**** Text block ****

In eastern Oregon, somewhere between the Blue Mountains and the Columbia River, 120 giant wind turbines tower over wheat fields, churning out power. At the same time, on the ground, solar panels capture the energy of the sun, and massive batteries provide storage for any power in excess of the moment’s demand. As the first power facility in the continent to combine — at utility scale — the trifecta of wind power, solar power and battery storage, the project is at the forefront of a transition trend. It demonstrates how renewables, combined with favorable tax incentives and regional policy, point the way to profits.
The Swiss army knife of renewable power
The Wheatridge Renewable Power Facility in Lexington, Oregon, commissioned at the end of September, was developed by NextEra Energy (NYSE: NEE), a renewable energy giant built out of a century-old Florida utility. This is a large plant — with 300 megawatts (MW) of wind capacity, plus 50 MW solar and 30 MW battery capacity — enough to meet the energy needs of some 100,000 households.

****

> [Required action A]: Translate this sentence from the passage on the Oregon wind, solar and battery plant into Spanish: "At the same time, on the ground, solar panels capture the energy of the sun, and massive batteries provide storage for any power in excess of the moment’s demand."
> [Required action B]: Extend the passage on the Oregon wind, solar and battery plant, picking up right after its final sentence.

**** Records supplied ****

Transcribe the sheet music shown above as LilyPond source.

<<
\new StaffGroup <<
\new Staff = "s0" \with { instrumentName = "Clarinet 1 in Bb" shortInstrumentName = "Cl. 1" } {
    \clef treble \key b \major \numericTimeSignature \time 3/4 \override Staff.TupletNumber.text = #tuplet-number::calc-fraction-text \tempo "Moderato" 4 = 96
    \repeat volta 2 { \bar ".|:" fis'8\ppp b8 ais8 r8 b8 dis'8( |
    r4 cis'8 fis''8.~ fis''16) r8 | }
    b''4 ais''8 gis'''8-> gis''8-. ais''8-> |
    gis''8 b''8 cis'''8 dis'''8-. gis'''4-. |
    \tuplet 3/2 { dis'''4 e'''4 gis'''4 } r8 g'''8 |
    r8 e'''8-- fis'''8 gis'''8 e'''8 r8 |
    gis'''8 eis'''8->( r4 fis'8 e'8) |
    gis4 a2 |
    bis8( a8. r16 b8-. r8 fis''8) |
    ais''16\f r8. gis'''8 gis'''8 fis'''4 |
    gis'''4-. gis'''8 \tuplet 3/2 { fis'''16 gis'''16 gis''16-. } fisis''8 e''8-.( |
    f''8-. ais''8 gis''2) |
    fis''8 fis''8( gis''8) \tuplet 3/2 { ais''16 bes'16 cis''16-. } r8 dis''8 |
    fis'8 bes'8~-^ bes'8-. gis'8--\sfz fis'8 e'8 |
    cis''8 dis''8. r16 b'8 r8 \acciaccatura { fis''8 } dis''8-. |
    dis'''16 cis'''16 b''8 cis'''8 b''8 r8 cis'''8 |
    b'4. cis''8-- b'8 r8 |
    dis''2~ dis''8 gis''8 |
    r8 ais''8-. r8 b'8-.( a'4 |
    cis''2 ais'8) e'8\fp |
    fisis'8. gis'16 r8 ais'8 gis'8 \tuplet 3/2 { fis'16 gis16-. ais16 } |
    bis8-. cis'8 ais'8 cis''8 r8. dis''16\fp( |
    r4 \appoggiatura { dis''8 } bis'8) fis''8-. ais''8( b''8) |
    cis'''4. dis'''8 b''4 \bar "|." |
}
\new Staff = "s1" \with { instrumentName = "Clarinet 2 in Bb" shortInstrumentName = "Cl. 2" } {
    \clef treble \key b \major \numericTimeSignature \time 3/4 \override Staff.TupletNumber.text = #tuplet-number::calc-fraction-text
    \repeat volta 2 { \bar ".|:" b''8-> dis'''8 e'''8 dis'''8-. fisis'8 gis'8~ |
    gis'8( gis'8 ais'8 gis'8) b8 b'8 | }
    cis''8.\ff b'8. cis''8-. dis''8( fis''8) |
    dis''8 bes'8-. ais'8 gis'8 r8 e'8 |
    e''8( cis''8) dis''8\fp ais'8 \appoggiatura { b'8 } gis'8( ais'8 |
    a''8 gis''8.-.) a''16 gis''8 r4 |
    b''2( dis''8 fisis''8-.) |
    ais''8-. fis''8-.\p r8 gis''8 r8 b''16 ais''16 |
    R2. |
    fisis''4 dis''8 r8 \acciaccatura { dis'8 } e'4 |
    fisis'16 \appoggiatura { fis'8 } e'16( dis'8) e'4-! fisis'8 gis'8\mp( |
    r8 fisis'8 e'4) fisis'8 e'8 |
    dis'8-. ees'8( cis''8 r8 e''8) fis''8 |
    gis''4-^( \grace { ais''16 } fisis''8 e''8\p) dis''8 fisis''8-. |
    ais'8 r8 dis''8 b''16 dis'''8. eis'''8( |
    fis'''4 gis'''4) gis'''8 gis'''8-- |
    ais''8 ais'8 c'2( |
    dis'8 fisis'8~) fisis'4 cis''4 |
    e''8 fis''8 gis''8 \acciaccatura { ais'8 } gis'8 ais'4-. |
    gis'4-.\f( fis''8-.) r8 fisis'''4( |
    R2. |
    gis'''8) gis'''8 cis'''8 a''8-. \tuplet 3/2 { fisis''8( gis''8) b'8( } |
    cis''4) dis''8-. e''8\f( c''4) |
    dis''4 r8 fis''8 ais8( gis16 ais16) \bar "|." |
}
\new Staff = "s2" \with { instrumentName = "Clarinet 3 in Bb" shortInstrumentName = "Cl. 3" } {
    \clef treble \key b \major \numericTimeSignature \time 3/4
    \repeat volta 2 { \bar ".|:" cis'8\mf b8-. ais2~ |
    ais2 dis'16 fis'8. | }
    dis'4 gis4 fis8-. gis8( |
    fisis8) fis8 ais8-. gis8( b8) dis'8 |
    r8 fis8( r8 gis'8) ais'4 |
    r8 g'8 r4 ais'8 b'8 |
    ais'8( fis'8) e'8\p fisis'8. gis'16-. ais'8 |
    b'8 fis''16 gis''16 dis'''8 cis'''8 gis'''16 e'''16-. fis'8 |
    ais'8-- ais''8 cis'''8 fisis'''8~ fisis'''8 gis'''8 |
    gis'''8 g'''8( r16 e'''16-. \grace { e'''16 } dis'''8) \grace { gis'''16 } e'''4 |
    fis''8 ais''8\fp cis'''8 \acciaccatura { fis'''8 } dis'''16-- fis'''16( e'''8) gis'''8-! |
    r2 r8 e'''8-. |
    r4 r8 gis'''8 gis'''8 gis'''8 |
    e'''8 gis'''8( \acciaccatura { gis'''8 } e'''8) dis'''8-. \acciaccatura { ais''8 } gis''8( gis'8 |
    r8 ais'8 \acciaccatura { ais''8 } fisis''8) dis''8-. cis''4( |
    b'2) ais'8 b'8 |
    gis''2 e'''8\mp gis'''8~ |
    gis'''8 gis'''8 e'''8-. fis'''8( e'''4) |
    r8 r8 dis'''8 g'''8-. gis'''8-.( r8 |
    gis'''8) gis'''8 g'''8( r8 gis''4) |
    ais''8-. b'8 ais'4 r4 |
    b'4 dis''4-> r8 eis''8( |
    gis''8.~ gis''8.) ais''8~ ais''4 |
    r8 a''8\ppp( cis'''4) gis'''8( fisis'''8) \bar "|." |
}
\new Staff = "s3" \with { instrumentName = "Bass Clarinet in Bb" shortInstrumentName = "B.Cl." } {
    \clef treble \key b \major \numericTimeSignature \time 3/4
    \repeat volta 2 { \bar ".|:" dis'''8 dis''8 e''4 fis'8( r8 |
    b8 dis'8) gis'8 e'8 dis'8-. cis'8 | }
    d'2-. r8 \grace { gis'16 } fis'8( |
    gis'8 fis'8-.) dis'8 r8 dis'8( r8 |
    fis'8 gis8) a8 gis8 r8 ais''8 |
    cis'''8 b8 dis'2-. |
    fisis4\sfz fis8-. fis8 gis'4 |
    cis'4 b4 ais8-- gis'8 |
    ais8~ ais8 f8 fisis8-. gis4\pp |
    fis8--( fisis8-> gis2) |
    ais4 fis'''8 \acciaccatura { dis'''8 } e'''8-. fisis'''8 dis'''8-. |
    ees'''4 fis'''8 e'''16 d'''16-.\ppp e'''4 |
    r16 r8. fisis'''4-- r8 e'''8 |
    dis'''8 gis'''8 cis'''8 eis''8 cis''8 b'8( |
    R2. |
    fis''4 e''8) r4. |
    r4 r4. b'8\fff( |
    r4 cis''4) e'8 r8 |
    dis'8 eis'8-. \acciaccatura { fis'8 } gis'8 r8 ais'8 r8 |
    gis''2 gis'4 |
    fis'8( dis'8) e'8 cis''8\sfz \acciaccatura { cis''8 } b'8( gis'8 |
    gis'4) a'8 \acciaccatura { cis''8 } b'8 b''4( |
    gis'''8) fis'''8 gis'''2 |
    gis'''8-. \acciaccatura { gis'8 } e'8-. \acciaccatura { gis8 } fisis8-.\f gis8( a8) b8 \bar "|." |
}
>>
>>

****

> [Task result A]: Al mismo tiempo, en el suelo, los paneles solares captan la energía del sol, y enormes baterías almacenan toda la energía que supere la demanda del momento.

> [Task result B]:
This is the first large-scale plant in the country employing all things renewable. It’s also the future of electric power generation. A recent Lawrence Berkeley National Lab report that tracks power plant development counted nine large wind-solar-battery plants in the pipeline. At least two of those — in Oklahoma and Arizona — are NextEra projects.
The NextEra Energy juggernaut
NextEra, which we have written about at length, is a juggernaut in the energy transition. The company, born out of utility company Florida Power and Light (FPL), has invested some $55 billion in renewable power. In the past 25 years, NextEra has jettisoned nearly all of the legacy coal-fired capacity that once dominated FPL’s portfolio and aggressively expanded into renewables through acquisitions and new projects across North America. It boasts the largest wind and solar generating capacity in the world.
This formula allows a consistent flow of power, uses the connection to the grid around the clock and minimizes idle times.
“NextEra has been around doing utility-scale wind for a long time and more recently have gotten into utility-scale solar and storage, so they are probably as well positioned as any developer out there to bring all three of those things together,” says Mark Bolinger, a research scientist at Lawrence Berkeley National Lab.
The Wheatridge facility is a new model in the way that it addresses the problem of intermittency — the natural ups and downs of wind and sun — as well as the capacity limits of the transmission grid, says Bolinger.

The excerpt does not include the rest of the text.